ACTION ITEM: Would you set down the whole listing again exactly as it appears?
· · · ·
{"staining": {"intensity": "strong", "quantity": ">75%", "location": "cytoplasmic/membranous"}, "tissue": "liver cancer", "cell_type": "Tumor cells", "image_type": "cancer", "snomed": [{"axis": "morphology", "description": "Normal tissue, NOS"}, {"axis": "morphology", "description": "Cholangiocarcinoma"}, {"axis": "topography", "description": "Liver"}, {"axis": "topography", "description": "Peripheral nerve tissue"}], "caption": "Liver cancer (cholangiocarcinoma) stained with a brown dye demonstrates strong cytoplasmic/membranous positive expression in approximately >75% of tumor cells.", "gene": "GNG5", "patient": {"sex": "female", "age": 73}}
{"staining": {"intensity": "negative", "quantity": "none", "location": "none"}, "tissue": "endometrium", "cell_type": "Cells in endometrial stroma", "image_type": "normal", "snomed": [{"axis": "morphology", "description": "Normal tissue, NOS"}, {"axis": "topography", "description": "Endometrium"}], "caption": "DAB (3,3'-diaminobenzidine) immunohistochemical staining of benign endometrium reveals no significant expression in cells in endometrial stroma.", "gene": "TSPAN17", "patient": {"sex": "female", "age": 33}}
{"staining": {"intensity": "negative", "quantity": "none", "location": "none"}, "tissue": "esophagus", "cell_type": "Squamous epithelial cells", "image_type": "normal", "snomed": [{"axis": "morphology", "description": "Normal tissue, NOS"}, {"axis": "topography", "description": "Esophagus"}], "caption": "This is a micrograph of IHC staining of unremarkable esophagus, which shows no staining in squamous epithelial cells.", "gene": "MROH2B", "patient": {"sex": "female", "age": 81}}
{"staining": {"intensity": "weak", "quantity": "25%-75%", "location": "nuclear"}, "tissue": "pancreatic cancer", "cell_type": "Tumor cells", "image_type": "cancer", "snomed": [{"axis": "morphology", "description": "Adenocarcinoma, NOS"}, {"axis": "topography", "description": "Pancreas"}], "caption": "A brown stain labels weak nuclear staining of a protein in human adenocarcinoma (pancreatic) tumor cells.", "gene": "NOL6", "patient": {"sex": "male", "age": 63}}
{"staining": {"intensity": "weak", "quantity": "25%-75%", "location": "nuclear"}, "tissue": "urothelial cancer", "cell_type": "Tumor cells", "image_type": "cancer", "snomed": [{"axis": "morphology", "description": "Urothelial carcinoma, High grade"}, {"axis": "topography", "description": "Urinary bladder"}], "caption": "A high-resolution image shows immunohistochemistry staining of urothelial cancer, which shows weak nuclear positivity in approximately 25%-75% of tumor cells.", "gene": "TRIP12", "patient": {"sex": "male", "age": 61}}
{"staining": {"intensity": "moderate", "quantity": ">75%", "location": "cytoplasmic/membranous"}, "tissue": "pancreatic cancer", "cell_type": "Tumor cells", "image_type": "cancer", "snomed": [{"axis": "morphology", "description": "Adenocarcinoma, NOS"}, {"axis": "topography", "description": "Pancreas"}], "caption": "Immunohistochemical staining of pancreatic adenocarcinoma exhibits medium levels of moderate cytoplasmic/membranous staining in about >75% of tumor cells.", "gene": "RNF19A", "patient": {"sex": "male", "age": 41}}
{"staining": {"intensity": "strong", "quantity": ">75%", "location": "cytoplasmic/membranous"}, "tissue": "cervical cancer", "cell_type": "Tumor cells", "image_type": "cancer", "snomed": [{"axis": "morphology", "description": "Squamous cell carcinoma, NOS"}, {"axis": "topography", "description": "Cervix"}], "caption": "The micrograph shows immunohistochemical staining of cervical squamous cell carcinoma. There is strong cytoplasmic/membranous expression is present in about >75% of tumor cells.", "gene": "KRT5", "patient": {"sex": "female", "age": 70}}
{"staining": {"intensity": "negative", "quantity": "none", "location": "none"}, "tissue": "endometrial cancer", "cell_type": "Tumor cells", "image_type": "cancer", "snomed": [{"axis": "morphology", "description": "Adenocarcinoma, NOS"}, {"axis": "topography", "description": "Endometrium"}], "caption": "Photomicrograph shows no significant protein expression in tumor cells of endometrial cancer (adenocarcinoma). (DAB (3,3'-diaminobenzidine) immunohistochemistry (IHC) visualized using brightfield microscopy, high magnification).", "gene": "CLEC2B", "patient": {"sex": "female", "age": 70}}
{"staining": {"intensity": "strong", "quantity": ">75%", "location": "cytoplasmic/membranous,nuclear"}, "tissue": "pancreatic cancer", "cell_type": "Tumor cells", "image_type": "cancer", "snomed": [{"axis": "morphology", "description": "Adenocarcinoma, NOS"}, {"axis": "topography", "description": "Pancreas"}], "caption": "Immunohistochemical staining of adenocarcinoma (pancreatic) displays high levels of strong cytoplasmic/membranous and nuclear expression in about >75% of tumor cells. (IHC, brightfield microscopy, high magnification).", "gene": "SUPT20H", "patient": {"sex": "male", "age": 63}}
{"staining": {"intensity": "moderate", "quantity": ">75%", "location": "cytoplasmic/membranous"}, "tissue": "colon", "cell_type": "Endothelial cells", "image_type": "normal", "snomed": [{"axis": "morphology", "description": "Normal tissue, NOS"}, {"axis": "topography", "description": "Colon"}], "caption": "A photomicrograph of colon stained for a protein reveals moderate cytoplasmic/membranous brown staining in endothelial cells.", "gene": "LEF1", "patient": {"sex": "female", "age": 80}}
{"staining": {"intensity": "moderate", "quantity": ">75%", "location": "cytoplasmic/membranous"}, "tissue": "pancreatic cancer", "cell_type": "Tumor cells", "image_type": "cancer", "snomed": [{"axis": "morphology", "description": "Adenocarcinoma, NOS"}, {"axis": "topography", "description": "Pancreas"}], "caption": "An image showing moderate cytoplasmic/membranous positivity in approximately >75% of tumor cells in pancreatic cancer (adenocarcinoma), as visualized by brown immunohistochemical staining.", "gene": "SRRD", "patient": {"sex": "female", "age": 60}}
· · · ·
EXERCISE RESULT:
{"staining": {"intensity": "strong", "quantity": ">75%", "location": "cytoplasmic/membranous"}, "tissue": "liver cancer", "cell_type": "Tumor cells", "image_type": "cancer", "snomed": [{"axis": "morphology", "description": "Normal tissue, NOS"}, {"axis": "morphology", "description": "Cholangiocarcinoma"}, {"axis": "topography", "description": "Liver"}, {"axis": "topography", "description": "Peripheral nerve tissue"}], "caption": "Liver cancer (cholangiocarcinoma) stained with a brown dye demonstrates strong cytoplasmic/membranous positive expression in approximately >75% of tumor cells.", "gene": "GNG5", "patient": {"sex": "female", "age": 73}}
{"staining": {"intensity": "negative", "quantity": "none", "location": "none"}, "tissue": "endometrium", "cell_type": "Cells in endometrial stroma", "image_type": "normal", "snomed": [{"axis": "morphology", "description": "Normal tissue, NOS"}, {"axis": "topography", "description": "Endometrium"}], "caption": "DAB (3,3'-diaminobenzidine) immunohistochemical staining of benign endometrium reveals no significant expression in cells in endometrial stroma.", "gene": "TSPAN17", "patient": {"sex": "female", "age": 33}}
{"staining": {"intensity": "negative", "quantity": "none", "location": "none"}, "tissue": "esophagus", "cell_type": "Squamous epithelial cells", "image_type": "normal", "snomed": [{"axis": "morphology", "description": "Normal tissue, NOS"}, {"axis": "topography", "description": "Esophagus"}], "caption": "This is a micrograph of IHC staining of unremarkable esophagus, which shows no staining in squamous epithelial cells.", "gene": "MROH2B", "patient": {"sex": "female", "age": 81}}
{"staining": {"intensity": "weak", "quantity": "25%-75%", "location": "nuclear"}, "tissue": "pancreatic cancer", "cell_type": "Tumor cells", "image_type": "cancer", "snomed": [{"axis": "morphology", "description": "Adenocarcinoma, NOS"}, {"axis": "topography", "description": "Pancreas"}], "caption": "A brown stain labels weak nuclear staining of a protein in human adenocarcinoma (pancreatic) tumor cells.", "gene": "NOL6", "patient": {"sex": "male", "age": 63}}
{"staining": {"intensity": "weak", "quantity": "25%-75%", "location": "nuclear"}, "tissue": "urothelial cancer", "cell_type": "Tumor cells", "image_type": "cancer", "snomed": [{"axis": "morphology", "description": "Urothelial carcinoma, High grade"}, {"axis": "topography", "description": "Urinary bladder"}], "caption": "A high-resolution image shows immunohistochemistry staining of urothelial cancer, which shows weak nuclear positivity in approximately 25%-75% of tumor cells.", "gene": "TRIP12", "patient": {"sex": "male", "age": 61}}
{"staining": {"intensity": "moderate", "quantity": ">75%", "location": "cytoplasmic/membranous"}, "tissue": "pancreatic cancer", "cell_type": "Tumor cells", "image_type": "cancer", "snomed": [{"axis": "morphology", "description": "Adenocarcinoma, NOS"}, {"axis": "topography", "description": "Pancreas"}], "caption": "Immunohistochemical staining of pancreatic adenocarcinoma exhibits medium levels of moderate cytoplasmic/membranous staining in about >75% of tumor cells.", "gene": "RNF19A", "patient": {"sex": "male", "age": 41}}
{"staining": {"intensity": "strong", "quantity": ">75%", "location": "cytoplasmic/membranous"}, "tissue": "cervical cancer", "cell_type": "Tumor cells", "image_type": "cancer", "snomed": [{"axis": "morphology", "description": "Squamous cell carcinoma, NOS"}, {"axis": "topography", "description": "Cervix"}], "caption": "The micrograph shows immunohistochemical staining of cervical squamous cell carcinoma. There is strong cytoplasmic/membranous expression is present in about >75% of tumor cells.", "gene": "KRT5", "patient": {"sex": "female", "age": 70}}
{"staining": {"intensity": "negative", "quantity": "none", "location": "none"}, "tissue": "endometrial cancer", "cell_type": "Tumor cells", "image_type": "cancer", "snomed": [{"axis": "morphology", "description": "Adenocarcinoma, NOS"}, {"axis": "topography", "description": "Endometrium"}], "caption": "Photomicrograph shows no significant protein expression in tumor cells of endometrial cancer (adenocarcinoma). (DAB (3,3'-diaminobenzidine) immunohistochemistry (IHC) visualized using brightfield microscopy, high magnification).", "gene": "CLEC2B", "patient": {"sex": "female", "age": 70}}
{"staining": {"intensity": "strong", "quantity": ">75%", "location": "cytoplasmic/membranous,nuclear"}, "tissue": "pancreatic cancer", "cell_type": "Tumor cells", "image_type": "cancer", "snomed": [{"axis": "morphology", "description": "Adenocarcinoma, NOS"}, {"axis": "topography", "description": "Pancreas"}], "caption": "Immunohistochemical staining of adenocarcinoma (pancreatic) displays high levels of strong cytoplasmic/membranous and nuclear expression in about >75% of tumor cells. (IHC, brightfield microscopy, high magnification).", "gene": "SUPT20H", "patient": {"sex": "male", "age": 63}}
{"staining": {"intensity": "moderate", "quantity": ">75%", "location": "cytoplasmic/membranous"}, "tissue": "colon", "cell_type": "Endothelial cells", "image_type": "normal", "snomed": [{"axis": "morphology", "description": "Normal tissue, NOS"}, {"axis": "topography", "description": "Colon"}], "caption": "A photomicrograph of colon stained for a protein reveals moderate cytoplasmic/membranous brown staining in endothelial cells.", "gene": "LEF1", "patient": {"sex": "female", "age": 80}}
{"staining": {"intensity": "moderate", "quantity": ">75%", "location": "cytoplasmic/membranous"}, "tissue": "pancreatic cancer", "cell_type": "Tumor cells", "image_type": "cancer", "snomed": [{"axis": "morphology", "description": "Adenocarcinoma, NOS"}, {"axis": "topography", "description": "Pancreas"}], "caption": "An image showing moderate cytoplasmic/membranous positivity in approximately >75% of tumor cells in pancreatic cancer (adenocarcinoma), as visualized by brown immunohistochemical staining.", "gene": "SRRD", "patient": {"sex": "female", "age": 60}}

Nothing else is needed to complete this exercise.